The Venezuela intervention from its inception displayed aggressive regional goals. From its inception it was accompanied by an explicit demand that the new leadership in Caracus take orders from Washington as the price of its political survival. Trump and his  reactionary Secretary of State, Marco Rubio, openly linked Venezuela to future regime-change efforts in Colombia and Cuba, with Trump issuing a crude threat to topple the outspoken Colombian president, Gustavo Petro, and US Special Forces reportedly killing 32 Cuban members of Maduro’s Presidential Guard in carrying out their kidnapping mission. Venezuela has been under U.S. orders to terminate all shipments of oil to Cuba, which had been dependent on oil imports to meet its energy needs.

Implications

It remains uncertain whether Delcy Rodriguez’s government will negotiate an arrangement that preserves formal sovereignty for Venezuela while surrendering substantive control over internal governance to Washington for an indefinite period. Such an outcome would signal a full embrace of digital-age gunboat diplomacy, a dramatic rejection of the UN endorsement of the entitlement of all distinct nations to exercise the right of self-determination, with particular reference to territorial sovereignty, political independence, and an inalienable right to economic development. Trump’s outlandish expansionist visions even contemplates a coercive territorial incorporation of Canada into the United States, a move that has predictably produced an anti-American reassessment of Canadian national security in Ottawa, give an eloquent response by Prime Minister Mark Carney at the recent meeting of World Economic Forum.

International reactions to the assault on Venezuela have been so far mostly muted, reflecting fear, confusion, and perceived futility. Meanwhile, geopolitical rivalry intensifies, particularly with Russia and China, raising the specter of a new Cold War or nuclear conflict. The NSS makes clear that US preeminence requires excluding all extra-hemispheric powers from the region, by its repeated referencing of “our Hemisphere.” Such a commitment challenges China’s hemispheric presence that has been quietly engaged in extending its infrastructure diplomacy throughout Latin America. A dangerous flashpoint with China could occur in relation to its role in providing Peru with the largest port in the region or its role in Panama given the country’s proximity to and sovereignty over the Panama Canal. Some Trump critics think this may be a preliminary effort to legitimize hegemonic spheres of influence for the three geopolitical actors, with implicit concessions of Ukraine to Russia and Taiwan to China. Of course, if such a grand deal is ever consummated it will complete the process of sidelining or even eliminating the UN as a failed experiment in a peace-building world order and consign the peoples of the world to the paleo-realist wisdom of Thucydides in his Melian Dialogue, ‘the weak do what they must, the strong do what they will.’
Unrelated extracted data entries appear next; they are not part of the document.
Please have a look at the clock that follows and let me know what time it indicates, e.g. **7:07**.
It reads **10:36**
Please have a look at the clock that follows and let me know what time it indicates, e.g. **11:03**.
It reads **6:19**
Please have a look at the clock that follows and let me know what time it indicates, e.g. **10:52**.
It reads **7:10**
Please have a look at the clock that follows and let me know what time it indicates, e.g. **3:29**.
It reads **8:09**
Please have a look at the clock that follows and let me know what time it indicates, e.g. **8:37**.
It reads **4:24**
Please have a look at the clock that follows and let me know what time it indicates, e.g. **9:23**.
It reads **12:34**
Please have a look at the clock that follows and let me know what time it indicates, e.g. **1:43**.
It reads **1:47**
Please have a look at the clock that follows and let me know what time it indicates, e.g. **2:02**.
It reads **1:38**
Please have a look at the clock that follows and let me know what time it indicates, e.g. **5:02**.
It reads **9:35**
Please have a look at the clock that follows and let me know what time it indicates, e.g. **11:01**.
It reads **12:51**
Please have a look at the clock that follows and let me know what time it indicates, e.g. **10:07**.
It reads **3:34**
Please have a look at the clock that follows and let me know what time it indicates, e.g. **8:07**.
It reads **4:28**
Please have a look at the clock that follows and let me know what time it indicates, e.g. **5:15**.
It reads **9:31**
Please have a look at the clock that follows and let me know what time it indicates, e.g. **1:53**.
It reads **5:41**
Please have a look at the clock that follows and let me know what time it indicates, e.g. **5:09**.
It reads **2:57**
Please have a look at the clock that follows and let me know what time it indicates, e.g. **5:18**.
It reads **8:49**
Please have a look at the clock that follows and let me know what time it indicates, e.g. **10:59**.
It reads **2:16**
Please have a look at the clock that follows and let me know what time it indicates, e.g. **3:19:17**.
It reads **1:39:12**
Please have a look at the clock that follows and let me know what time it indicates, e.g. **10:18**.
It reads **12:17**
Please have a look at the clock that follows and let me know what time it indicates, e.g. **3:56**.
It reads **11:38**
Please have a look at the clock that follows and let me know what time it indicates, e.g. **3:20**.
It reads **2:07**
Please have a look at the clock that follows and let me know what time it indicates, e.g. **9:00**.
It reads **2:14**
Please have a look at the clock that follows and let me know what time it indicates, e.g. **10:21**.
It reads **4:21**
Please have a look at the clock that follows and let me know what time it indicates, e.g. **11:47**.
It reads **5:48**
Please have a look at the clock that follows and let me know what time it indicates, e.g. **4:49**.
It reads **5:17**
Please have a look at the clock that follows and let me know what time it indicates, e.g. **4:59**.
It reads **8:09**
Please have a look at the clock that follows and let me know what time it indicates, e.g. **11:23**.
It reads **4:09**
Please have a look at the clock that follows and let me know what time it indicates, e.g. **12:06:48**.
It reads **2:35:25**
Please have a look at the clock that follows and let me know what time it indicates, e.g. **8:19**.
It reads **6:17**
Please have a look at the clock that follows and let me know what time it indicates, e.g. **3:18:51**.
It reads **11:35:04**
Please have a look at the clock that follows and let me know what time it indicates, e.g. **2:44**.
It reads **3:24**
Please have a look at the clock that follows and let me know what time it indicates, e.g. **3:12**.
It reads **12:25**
It would be an oversight not to acknowledge Trump’s unacknowledged affinity with such America First thinking associated with his more diplomatically sophisticated forebears as Kissinger and Brzezinski. They were far more prudent and grounded in diplomatic protocol, but not much less blind to the benefits of global humanism and the urgencies of demilitarization and ecological adaptations to mounting global challenges. Only China seems currently attuned to the internationalist imperatives of a ‘live and let live world order’ that connects its visions of the future with reciprocity, restraint, economic and technologic mastery, and ecological resilience. Such a recognition of China’s pedagogical leadership should not be read as an endorsement of China’s internal ethnic and political pattern of state/society relations that leaves much to be done in the domain of human rights.   

I fear what might be presently called ‘Trump’s  World’ will be a curse  taking its toll on future generations, not only elsewhere on the planet but in its almost certain boomerang effects on the quality of life in the United States. Hyper-nationalism fused with nihilistic geopolitics poses the most profound threat to species sustainability in human history both by what is does, as well as what it proposes to do and not doing.